I ain’t say nothing. Not nam word. I guess the birds had swooped down on me when I was out, pecked my mouth clean. Mama dug her nails hard into my arm. I felt them enter me. Cut right into the flesh of me without no pain. Mama say again that I needed to be strong. It ain’t make no difference what Mama say. I could feel Imani death all up inside of me. Heavy like lead.
Latin name, Plumbum. It had been on my Latin test that morning.

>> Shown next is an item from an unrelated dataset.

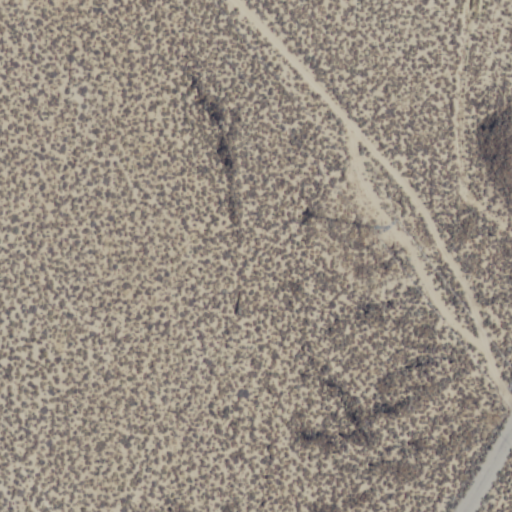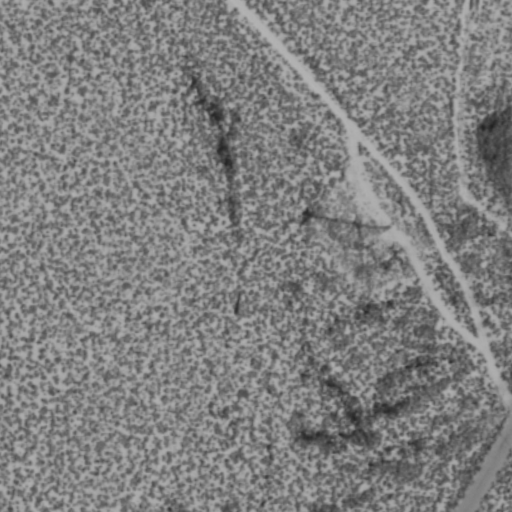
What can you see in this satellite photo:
power tower: (328, 163)
road: (370, 196)
road: (435, 233)
road: (488, 470)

Mama say, You hear me, Tasha? I heard her. Them hands dragging me along. My feet hardly touching the ground. Three police cars was in front our house. They sat me in back of one of them. Cops was everywhere. Searching all around our house and Miss Odetta house with flashlights. A whole bunch of people. Faces I couldn’t really see was gathered behind police tape. Roped behind it. Blue and red lights showing me who they was and then hiding they faces in the night. Watching me. Watching Mama. Like we was in some kind of show. Look like all the lights was on in our house and I could see heads behind the curtains of Mama room. Moving like ghosts.

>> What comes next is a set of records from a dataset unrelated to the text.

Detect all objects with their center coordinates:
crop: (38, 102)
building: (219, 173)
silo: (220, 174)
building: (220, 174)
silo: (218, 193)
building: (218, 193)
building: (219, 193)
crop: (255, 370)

Mama was trying to get inside, but they wouldn’t let her. She say, I want to see my baby. But they say she couldn’t go back in. A ambulance was coming. The biggest cop who helped me home, the darkest one, told me his name. Which went right in and out my head. He took hold of one of my hands and kept talking. I seen then he had on gloves. The kind you wear when you giving a relaxer. He was telling me everything was going to be all right. He say wasn’t no need to tell me not to worry. Because he’d worry if he was me. But he say he praying for help. He ask if I want to pray with him. I ain’t think he was supposed to even ask me that.